• SOURCE DATA

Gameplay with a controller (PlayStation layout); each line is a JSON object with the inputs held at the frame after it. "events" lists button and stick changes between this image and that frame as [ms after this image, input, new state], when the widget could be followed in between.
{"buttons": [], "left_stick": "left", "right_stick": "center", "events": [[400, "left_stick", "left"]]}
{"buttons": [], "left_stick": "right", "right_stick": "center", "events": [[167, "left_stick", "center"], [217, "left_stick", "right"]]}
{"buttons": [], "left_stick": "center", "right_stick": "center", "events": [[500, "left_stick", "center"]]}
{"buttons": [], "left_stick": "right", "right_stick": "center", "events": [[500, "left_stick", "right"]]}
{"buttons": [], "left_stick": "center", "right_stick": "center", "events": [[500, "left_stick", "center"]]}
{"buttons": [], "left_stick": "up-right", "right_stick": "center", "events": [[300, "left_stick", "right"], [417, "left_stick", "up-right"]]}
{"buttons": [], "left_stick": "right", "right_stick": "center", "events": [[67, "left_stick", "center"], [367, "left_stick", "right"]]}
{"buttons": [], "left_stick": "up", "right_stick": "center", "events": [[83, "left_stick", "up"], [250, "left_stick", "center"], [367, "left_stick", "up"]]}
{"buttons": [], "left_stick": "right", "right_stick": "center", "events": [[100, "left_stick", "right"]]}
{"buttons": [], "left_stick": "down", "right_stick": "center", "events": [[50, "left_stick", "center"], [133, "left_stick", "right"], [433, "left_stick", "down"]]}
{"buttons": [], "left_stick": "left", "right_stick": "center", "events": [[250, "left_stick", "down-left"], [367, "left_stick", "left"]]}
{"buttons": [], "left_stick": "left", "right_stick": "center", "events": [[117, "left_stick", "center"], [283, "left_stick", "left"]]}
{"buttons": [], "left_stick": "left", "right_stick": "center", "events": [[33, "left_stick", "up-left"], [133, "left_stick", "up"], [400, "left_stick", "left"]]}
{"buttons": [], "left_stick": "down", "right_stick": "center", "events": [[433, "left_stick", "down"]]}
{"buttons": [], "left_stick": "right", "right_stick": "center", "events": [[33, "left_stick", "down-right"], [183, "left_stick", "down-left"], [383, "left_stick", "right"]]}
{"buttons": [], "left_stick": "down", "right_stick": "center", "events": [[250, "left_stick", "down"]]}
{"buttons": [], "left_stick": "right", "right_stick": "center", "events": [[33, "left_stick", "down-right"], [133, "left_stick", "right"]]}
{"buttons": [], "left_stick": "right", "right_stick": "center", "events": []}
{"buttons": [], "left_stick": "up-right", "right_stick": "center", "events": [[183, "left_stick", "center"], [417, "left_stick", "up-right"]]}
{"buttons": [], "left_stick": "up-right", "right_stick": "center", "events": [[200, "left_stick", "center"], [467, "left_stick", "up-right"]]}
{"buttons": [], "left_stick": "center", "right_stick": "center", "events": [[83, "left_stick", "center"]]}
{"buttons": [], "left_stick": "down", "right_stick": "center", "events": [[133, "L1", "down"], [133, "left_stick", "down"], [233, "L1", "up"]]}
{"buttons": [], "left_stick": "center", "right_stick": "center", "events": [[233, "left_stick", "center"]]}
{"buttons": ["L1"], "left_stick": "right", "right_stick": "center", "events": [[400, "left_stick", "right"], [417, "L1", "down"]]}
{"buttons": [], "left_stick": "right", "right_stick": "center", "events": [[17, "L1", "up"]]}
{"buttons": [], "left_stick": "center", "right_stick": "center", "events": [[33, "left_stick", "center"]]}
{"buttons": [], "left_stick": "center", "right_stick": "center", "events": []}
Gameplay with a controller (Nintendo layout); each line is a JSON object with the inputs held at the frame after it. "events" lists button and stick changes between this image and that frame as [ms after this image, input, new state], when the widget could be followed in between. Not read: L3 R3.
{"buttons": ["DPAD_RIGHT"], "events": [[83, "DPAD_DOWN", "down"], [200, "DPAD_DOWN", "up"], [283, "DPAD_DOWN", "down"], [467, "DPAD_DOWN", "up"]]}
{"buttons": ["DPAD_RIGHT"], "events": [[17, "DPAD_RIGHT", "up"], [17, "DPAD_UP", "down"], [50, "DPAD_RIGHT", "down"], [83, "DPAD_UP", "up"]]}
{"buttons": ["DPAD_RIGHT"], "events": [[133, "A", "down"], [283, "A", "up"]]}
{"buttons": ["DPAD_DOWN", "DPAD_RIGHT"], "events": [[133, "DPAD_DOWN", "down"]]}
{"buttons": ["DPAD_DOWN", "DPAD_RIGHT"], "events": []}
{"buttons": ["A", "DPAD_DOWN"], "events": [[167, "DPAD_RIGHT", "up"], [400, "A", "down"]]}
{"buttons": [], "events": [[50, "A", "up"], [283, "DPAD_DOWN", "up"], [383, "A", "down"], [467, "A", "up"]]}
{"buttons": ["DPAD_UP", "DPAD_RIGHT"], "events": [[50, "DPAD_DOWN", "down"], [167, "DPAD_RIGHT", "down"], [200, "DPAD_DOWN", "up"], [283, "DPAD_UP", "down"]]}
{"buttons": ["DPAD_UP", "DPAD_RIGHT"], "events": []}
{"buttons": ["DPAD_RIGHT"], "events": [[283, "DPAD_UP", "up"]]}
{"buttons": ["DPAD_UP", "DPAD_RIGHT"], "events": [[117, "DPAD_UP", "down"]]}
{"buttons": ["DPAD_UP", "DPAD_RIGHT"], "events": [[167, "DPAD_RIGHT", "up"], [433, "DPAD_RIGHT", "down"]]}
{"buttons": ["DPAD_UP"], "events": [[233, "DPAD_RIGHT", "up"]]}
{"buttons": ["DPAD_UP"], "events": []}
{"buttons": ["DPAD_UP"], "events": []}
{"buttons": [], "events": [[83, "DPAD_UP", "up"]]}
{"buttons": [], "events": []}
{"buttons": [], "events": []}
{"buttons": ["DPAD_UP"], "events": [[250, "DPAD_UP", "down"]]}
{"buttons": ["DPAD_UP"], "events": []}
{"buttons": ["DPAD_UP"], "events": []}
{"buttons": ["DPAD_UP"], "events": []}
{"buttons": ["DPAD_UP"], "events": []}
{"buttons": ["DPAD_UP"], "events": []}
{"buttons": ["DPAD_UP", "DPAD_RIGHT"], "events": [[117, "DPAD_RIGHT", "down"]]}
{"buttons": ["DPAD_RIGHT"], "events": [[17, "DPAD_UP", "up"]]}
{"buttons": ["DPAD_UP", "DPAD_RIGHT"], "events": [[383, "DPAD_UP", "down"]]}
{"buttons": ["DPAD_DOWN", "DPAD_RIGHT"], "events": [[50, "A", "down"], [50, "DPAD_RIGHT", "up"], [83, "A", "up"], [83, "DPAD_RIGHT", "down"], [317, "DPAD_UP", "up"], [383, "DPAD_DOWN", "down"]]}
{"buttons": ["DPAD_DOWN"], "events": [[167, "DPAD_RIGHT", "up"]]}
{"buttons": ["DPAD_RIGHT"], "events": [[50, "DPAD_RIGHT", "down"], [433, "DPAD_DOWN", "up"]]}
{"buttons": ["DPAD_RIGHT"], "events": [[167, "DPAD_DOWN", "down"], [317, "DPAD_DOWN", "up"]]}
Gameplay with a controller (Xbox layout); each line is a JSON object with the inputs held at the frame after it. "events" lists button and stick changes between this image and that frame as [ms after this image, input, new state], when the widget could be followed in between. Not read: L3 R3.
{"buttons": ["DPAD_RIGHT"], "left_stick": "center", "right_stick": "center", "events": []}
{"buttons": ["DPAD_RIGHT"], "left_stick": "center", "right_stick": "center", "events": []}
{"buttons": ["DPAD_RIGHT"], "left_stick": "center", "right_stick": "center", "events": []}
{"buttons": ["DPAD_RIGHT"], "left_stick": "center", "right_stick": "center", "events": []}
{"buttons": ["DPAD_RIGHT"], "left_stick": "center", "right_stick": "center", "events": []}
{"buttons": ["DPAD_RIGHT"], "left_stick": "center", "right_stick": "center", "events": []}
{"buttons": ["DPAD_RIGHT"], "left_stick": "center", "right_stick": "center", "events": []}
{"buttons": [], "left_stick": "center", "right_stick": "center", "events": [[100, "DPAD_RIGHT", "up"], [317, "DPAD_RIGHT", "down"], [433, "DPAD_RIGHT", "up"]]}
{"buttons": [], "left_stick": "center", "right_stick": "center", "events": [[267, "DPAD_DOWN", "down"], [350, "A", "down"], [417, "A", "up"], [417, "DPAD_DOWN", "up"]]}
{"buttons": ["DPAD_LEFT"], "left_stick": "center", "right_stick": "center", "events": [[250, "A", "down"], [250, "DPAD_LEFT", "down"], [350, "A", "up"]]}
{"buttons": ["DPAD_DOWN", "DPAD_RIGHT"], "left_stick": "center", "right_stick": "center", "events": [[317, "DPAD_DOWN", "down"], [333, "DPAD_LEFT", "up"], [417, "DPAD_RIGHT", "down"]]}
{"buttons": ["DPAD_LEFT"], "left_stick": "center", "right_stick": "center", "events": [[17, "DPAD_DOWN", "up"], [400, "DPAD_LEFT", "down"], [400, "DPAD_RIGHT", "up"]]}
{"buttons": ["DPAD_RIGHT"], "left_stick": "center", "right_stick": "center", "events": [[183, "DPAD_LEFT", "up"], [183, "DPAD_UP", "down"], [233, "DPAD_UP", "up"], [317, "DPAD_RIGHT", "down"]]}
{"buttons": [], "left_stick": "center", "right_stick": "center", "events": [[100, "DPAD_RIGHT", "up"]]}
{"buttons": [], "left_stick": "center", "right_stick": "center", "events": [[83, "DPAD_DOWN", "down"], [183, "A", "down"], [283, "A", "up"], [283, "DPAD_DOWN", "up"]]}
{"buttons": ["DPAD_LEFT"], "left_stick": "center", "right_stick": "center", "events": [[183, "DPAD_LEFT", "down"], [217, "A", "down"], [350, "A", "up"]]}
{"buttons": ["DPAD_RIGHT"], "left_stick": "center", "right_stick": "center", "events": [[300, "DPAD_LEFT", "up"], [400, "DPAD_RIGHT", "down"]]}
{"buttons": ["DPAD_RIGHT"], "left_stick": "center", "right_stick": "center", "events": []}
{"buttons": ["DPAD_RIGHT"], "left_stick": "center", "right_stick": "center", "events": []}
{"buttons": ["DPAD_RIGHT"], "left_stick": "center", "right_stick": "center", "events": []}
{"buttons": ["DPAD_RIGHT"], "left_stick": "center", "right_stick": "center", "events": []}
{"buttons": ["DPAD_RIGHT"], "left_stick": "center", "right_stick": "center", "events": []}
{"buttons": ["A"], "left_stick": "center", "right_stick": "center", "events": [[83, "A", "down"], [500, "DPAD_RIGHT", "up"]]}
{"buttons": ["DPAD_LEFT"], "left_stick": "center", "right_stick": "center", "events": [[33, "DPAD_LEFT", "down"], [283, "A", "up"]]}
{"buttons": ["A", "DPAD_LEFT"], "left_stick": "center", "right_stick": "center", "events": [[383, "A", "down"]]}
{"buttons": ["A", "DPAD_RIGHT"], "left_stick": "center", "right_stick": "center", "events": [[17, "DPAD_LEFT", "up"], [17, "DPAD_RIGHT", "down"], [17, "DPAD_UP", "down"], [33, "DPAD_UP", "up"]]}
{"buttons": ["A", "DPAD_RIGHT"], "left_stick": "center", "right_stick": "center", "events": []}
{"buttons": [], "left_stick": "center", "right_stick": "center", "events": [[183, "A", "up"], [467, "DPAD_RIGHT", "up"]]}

• TASK DETAILS
Name the number of lines in the listing that contain the word "read", and only that number.

• ANSWER TO THE EXERCISE
2